▶ **Stated exercise 1**:
In the forum thread below, what does Mollerz say the big algorithm generators rarely include?

▶ **Excerpt provided**:
Hey, for some reason the website is suspended. Anyone working on fixing it? Thanks in advance.


----------



## Randomno (Apr 18, 2015)

C5 alg 2 is missing a rotation.


----------



## TDM (Apr 18, 2015)

Randomno said:


> C5 alg 2 is missing a rotation.


Not every alg has prerotations. There are many more than that.


----------



## Randomno (Apr 18, 2015)

TDM said:


> Not every alg has prerotations. There are many more than that.



Why did they get through in the first place?


----------



## TDM (Apr 18, 2015)

Randomno said:


> Why did they get through in the first place?


Because they're algs that solve the case they're supposed to?


----------



## Randomno (Apr 18, 2015)

TDM said:


> Because they're algs that solve the case they're supposed to?



Is they're missing a rotation they very obviously don't.


----------



## obelisk477 (Apr 18, 2015)

Randomno said:


> Is they're missing a rotation they very obviously don't.


I agree. I found this frustrating when learning COLLs because I would have to keep doing algs in reverse to find the angle that was intended.


----------



## mark49152 (Apr 18, 2015)

obelisk477 said:


> I agree. I found this frustrating when learning COLLs because I would have to keep doing algs in reverse to find the angle that was intended.


To the admins: Why not write a bit of code to verify each alg automatically. Duplicate detection should be pretty easy too. Would be more efficient and reliable than moderation.


----------



## Mollerz (Apr 18, 2015)

It is pretty common amongst all of the big algorithm generators that showing the rotation or AUF before an algorithm is not necessary.


----------



## Randomno (Apr 18, 2015)

Mollerz said:


> It is pretty common amongst all of the big algorithm generators that showing the rotation or AUF before an algorithm is not necessary.



What are the big algorithm generators?


----------



## Mollerz (Apr 18, 2015)

Randomno said:


> What are the big algorithm generators?



I mean people, like Rob Yau, Jabari, Brest etc.

We rarely ever include pre-AUF or pre-rotation.

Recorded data
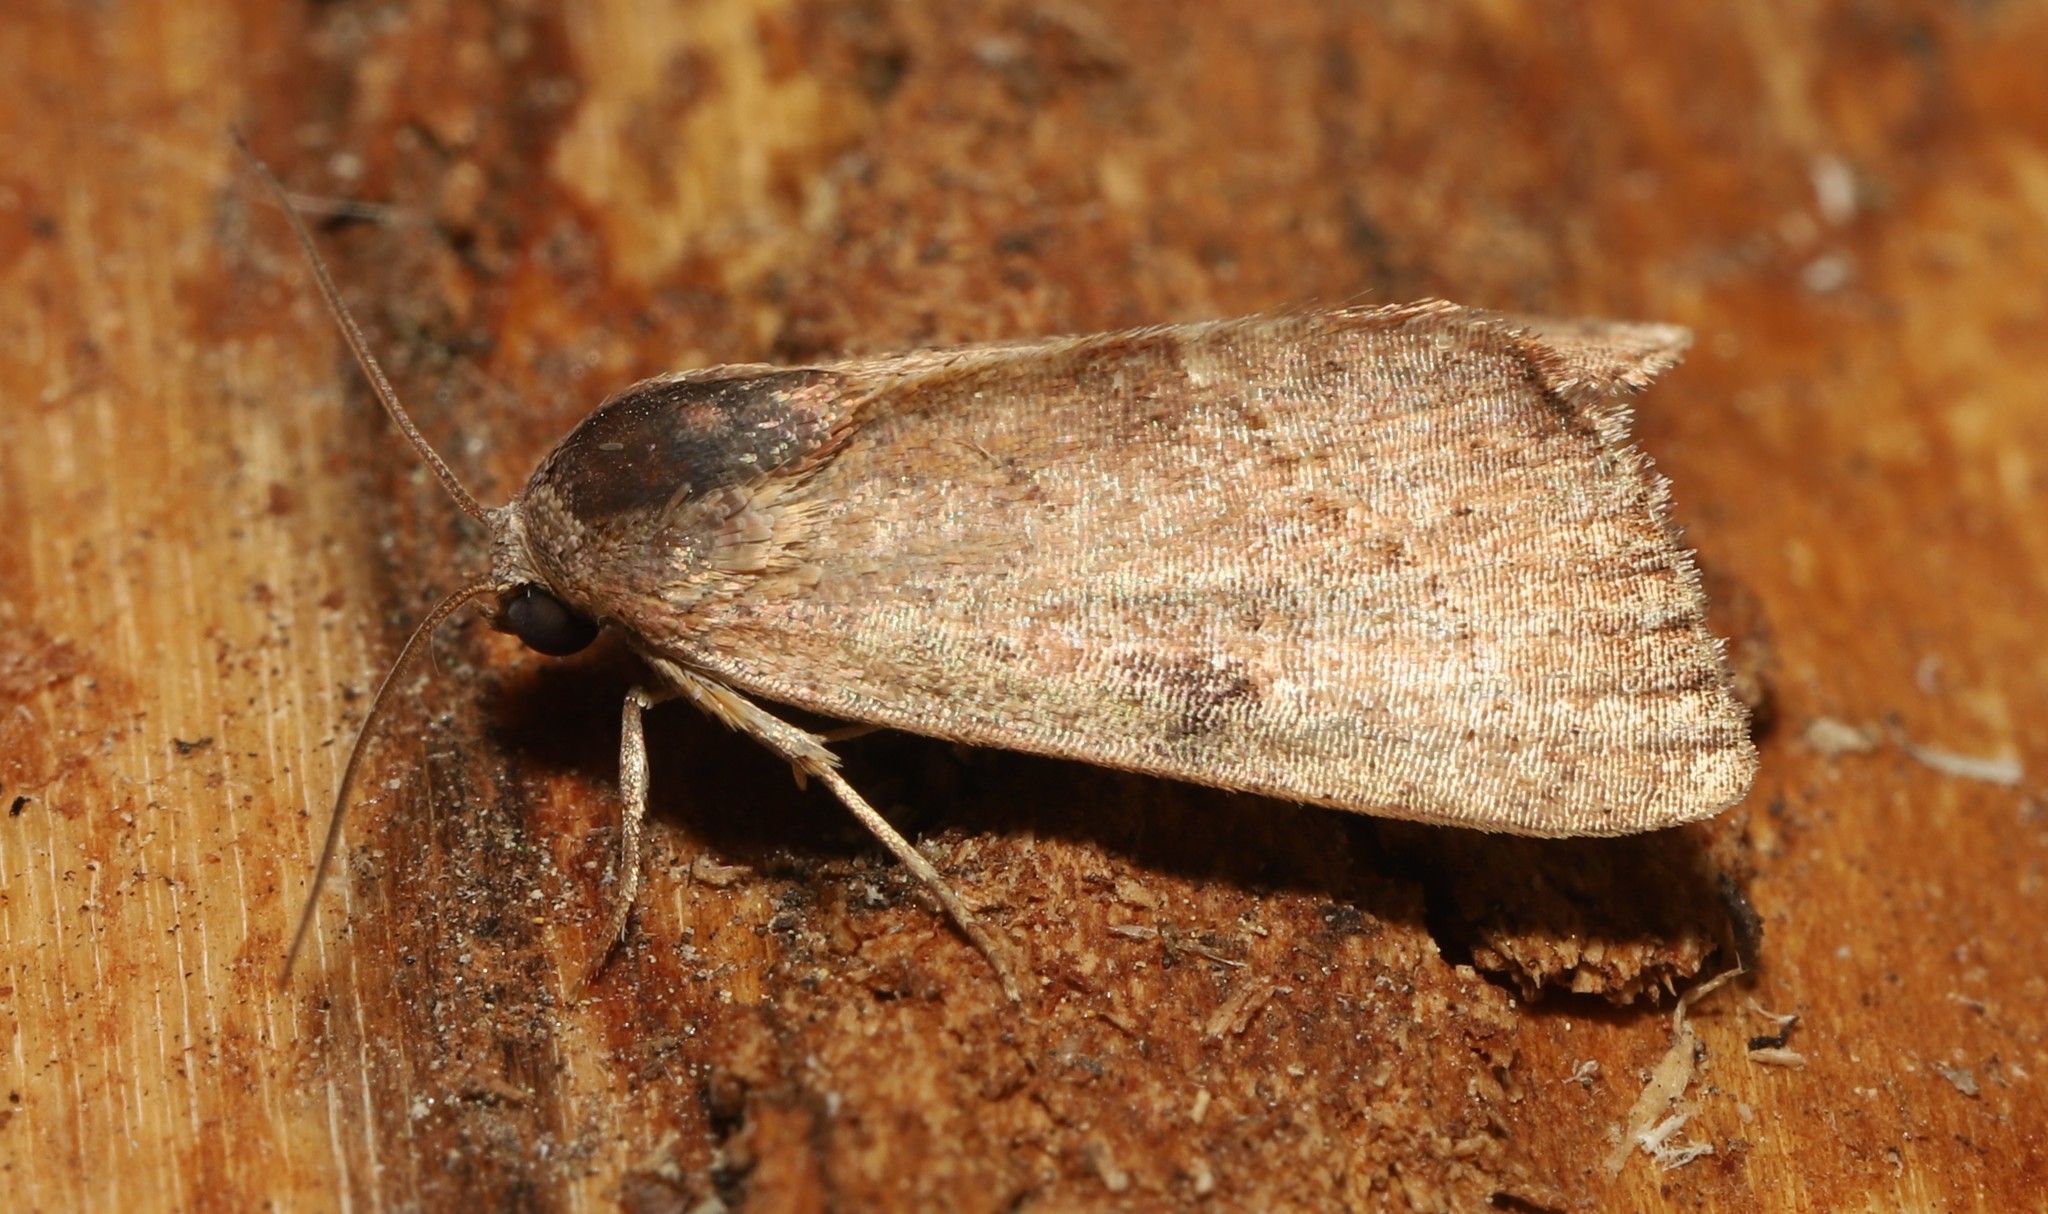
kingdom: Animalia
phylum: Arthropoda
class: Insecta
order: Lepidoptera
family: Noctuidae
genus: Galgula
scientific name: Galgula partita
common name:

▶ **Stated exercise 2**:
Copy out the lines of the listing from the line containing "class: Insecta" through the end of the listing, including both ends.

▶ **Written reply 1**:
Pre-AUF or pre-rotation.

▶ **Written reply 2**:
class: Insecta
order: Lepidoptera
family: Noctuidae
genus: Galgula
scientific name: Galgula partita
common name:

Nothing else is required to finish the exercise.